Meine erste Begegnung mit Stephen Hawking fand im Juli 1965 in London statt, bei einer Konferenz über Allgemeine Relativitätstheorie und Gravitation. Stephen arbeitete in Cambridge an seiner Dissertation; ich hatte mein Promotionsstudium in Princeton gerade abgeschlossen. Gerüchte schwirrten in den Konferenzräumen umher, Stephen habe ein schlüssiges Argument für die These gefunden, unser Universum müsse irgendwann in der Vergangenheit einen Anfang gehabt haben. Das Universum könne nicht unendlich alt sein.
Mit gut 100 Leuten quetschte ich mich also in einen Raum, der eigentlich für 40 ausgelegt war, um Stephen zu hören. Er ging am Stock und seine Aussprache war nicht sehr deutlich, ansonsten zeigten sich nur wenige Anzeichen der Amyotrophen Lateralsklerose, die bei ihm zwei Jahre zuvor diagnostiziert worden war. Seinen Genius, das war offensichtlich, hatte die Krankheit nicht tangiert. Sein luzider Gedankengang stützte sich auf Einsteins Gleichungen zur Allgemeinen Relativitätstheorie und auf die Beobachtungen von Astronomen, dass unser Universum sich ausdehnt, sowie auf einige wenige einfache Thesen, die sehr überzeugend wirkten. Außerdem wendete er gewisse neue mathematische Verfahren an, die Roger Penrose kurz zuvor entwickelt hatte. Stephen kombinierte all das klug, überzeugend und fesselnd; dann leitete er sein Ergebnis ab: Unser Universum muss in einer Art singulärem Zustand vor rund zehn Milliarden Jahren angefangen haben zu existieren. (In den darauf folgenden zehn Jahren bewiesen Stephen und Roger mit vereinten Kräften und zunehmend überzeugend diesen singulären Beginn der Zeit. Darüber hinaus bewiesen sie, ebenfalls zunehmend überzeugend, dass der Kern jedes Schwarzen Loches von einer Singularität besetzt ist, in der die Zeit endet.)

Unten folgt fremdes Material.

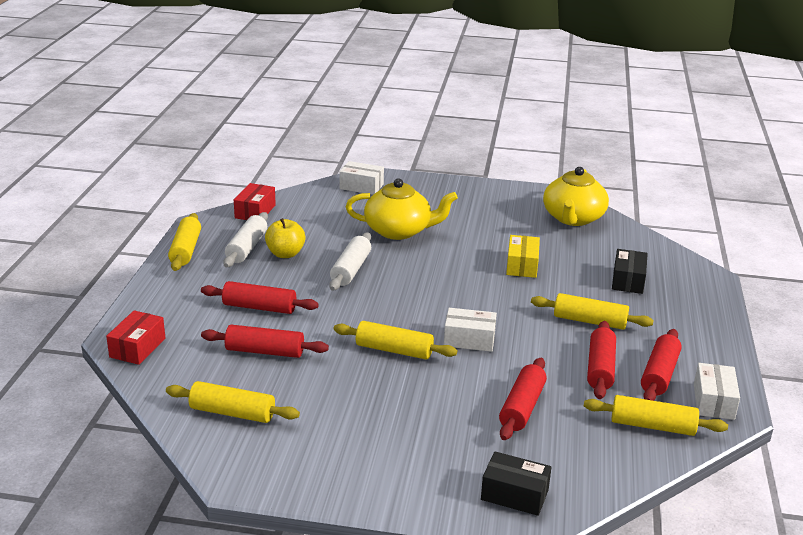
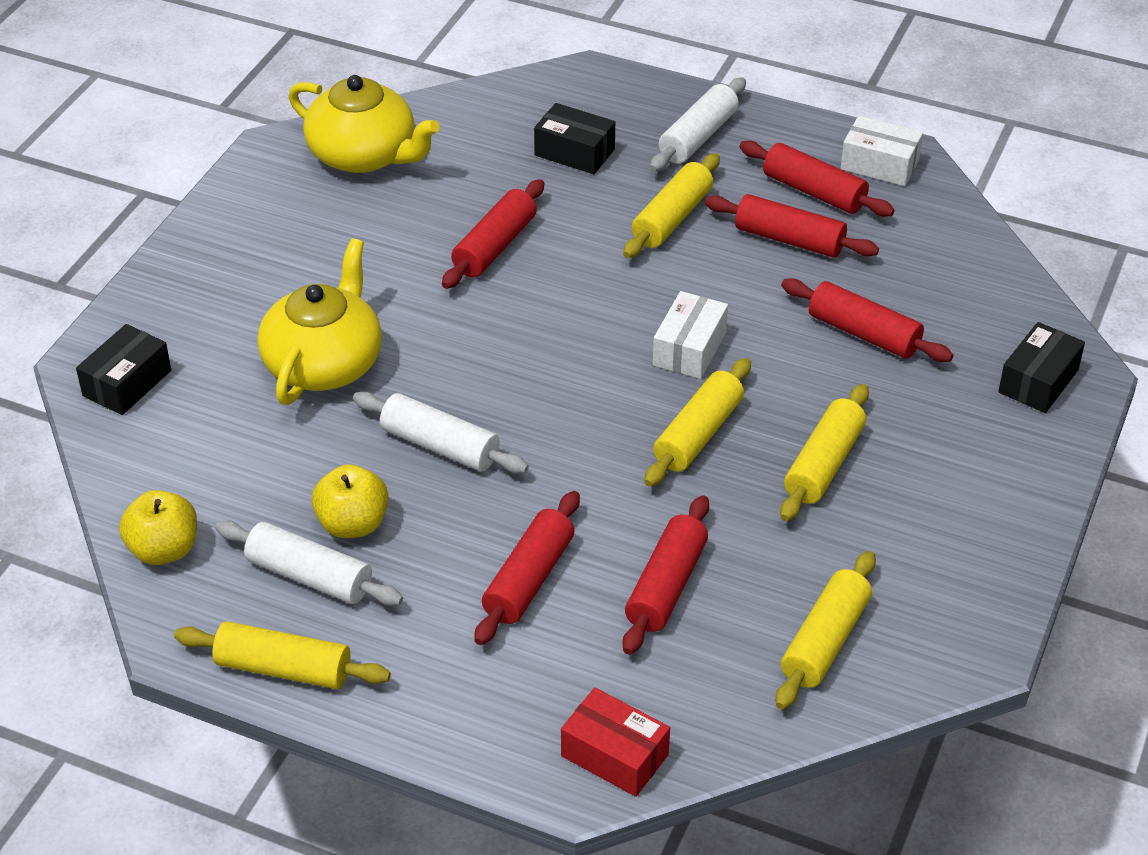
camera: 75 degrees left, 15 degrees up
(255, 211) = (164, 550): red box -> yellow apple
(361, 186) = (127, 383): white box -> black box
(522, 265) = (494, 246): yellow box -> red rolling pin
(652, 426) = (921, 229): yellow rolling pin -> yellow rolling pin (824, 464)
(680, 323) = (698, 137): none -> white rolling pin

1965 war ich von Stephens Vortrag tief beeindruckt: nicht nur von seinem Beweis und seiner Schlussfolgerung, sondern mehr noch von seiner Klarheit und Kreativität. Ich wandte mich also an ihn und verbrachte eine Stunde mit ihm im Gespräch unter vier Augen. Das war der Beginn einer lebenslangen Freundschaft, einer Freundschaft, die nicht lediglich auf gemeinsamen Interessen beruhte, sondern auf großer gegenseitiger Sympathie, einer verblüffenden Möglichkeit gegenseitigen zwischenmenschlichen Verstehens. Bald verbrachten wir mehr Zeit damit, über unser Leben, unsere Lieben, ja sogar über den Tod als über Wissenschaft zu sprechen, obwohl unsere Wissenschaft der Kitt blieb, der uns verband.
Im September 1973 nahm ich Stephen und seine Frau Jane nach Moskau mit. Trotz des Kalten Krieges verbrachte ich seit 1968 jedes zweite Jahr rund einen Monat in Moskau und arbeitete mit Mitgliedern einer Forschungsgruppe unter Jakow Borissowitsch Seldowitsch zusammen. Seldowitsch war ein herausragender Astrophysiker und einer der Väter der sowjetischen Wasserstoffbombe. Aus Geheimhaltungsgründen war es ihm daher nicht gestattet, nach Westeuropa oder Amerika zu reisen. Er war äußerst interessiert an einem Austausch mit Stephen. Da er Stephen nicht aufsuchen konnte, kamen wir zu ihm.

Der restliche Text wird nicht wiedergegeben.